Stored items from a collection
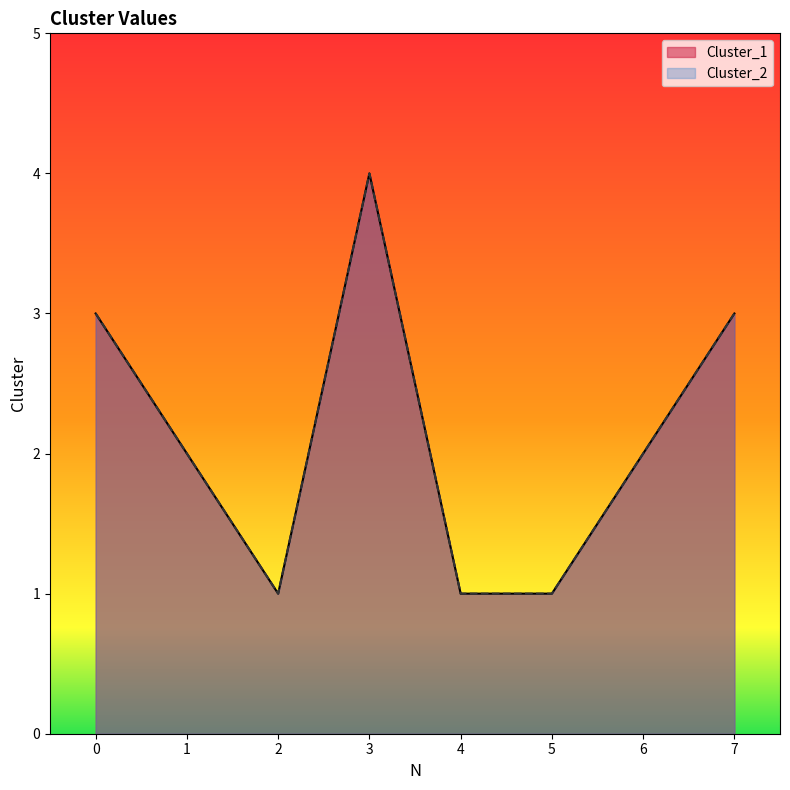

What is the average value of the Cluster_2 series?

2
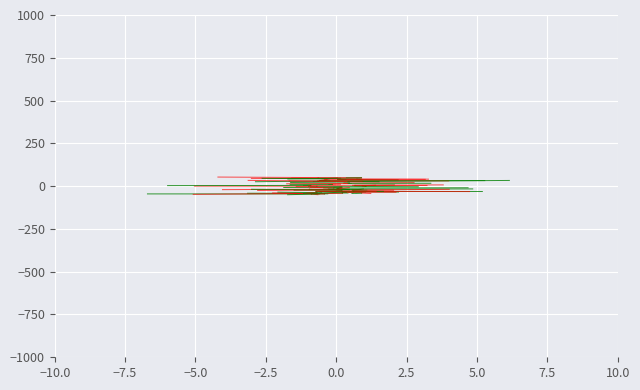

True or false: Deductions / Loans has a value of -20.5 at −7.5.

True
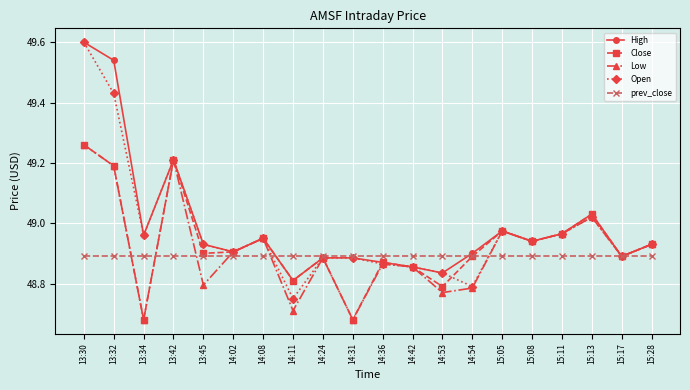

What is the spread (max minus min) of values at 13:30?

0.7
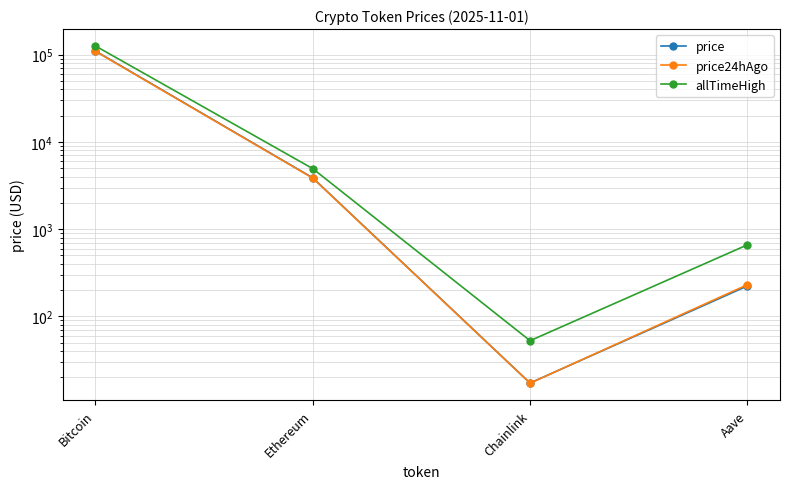

The allTimeHigh series shows 661.7 at Aave. True or false?

True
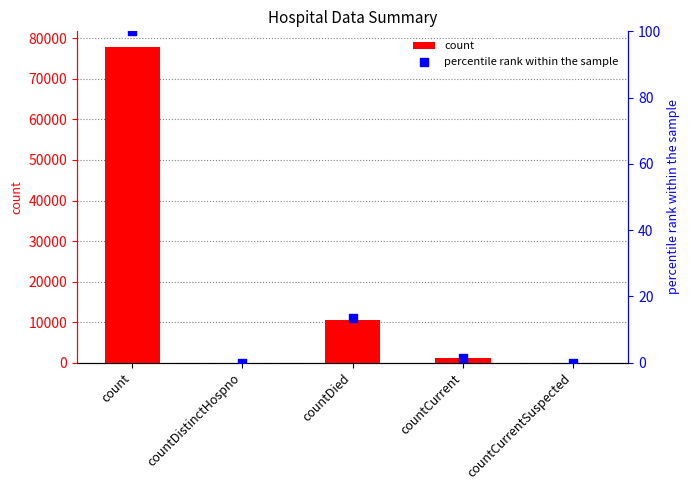

Which series reaches the minimum Y coordinate?

count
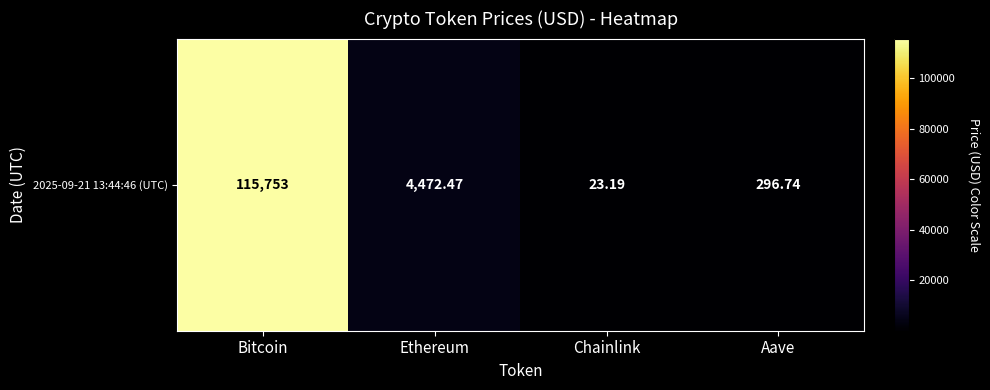

Read the value at Chainlink.

23.2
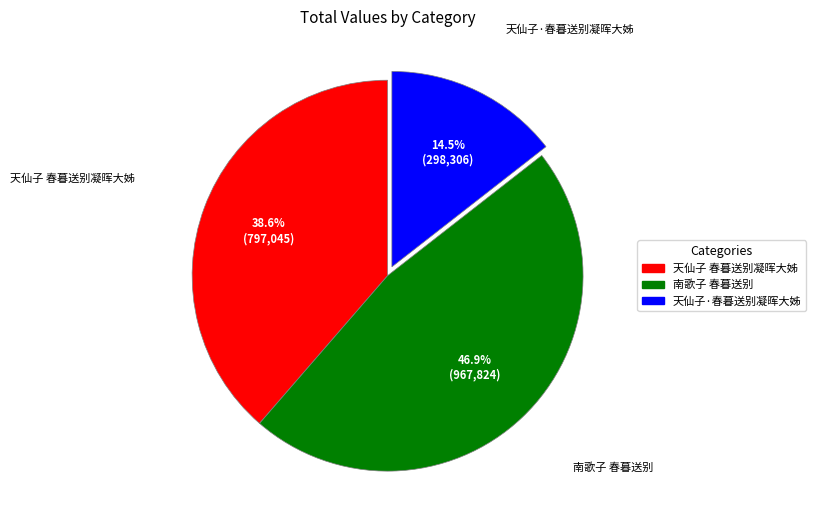

Combined, what portion of the pie is 南歌子 春暮送别 and 天仙子·春暮送别凝晖大姊?

61.4%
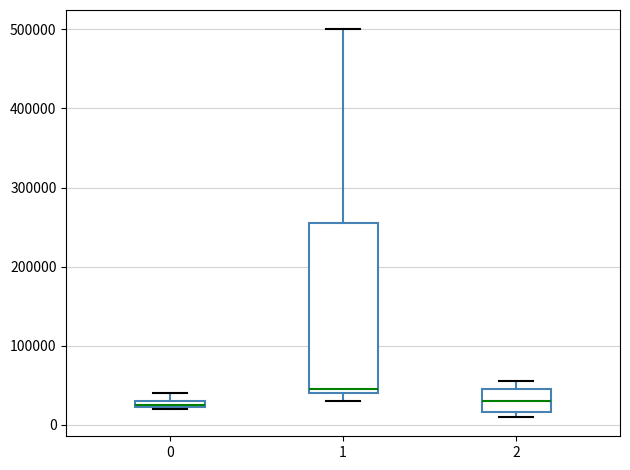

Which box is the tallest, from its lower edge to its upper edge?

1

### [Assigned task]
Copy the records above word for word, omitting the pictures.

### [Problem solution]
What is the average value of the Cluster_2 series?

2

True or false: Deductions / Loans has a value of -20.5 at −7.5.

True

What is the spread (max minus min) of values at 13:30?

0.7

The allTimeHigh series shows 661.7 at Aave. True or false?

True

Which series reaches the minimum Y coordinate?

count

Read the value at Chainlink.

23.2

Combined, what portion of the pie is 南歌子 春暮送别 and 天仙子·春暮送别凝晖大姊?

61.4%

Which box is the tallest, from its lower edge to its upper edge?

1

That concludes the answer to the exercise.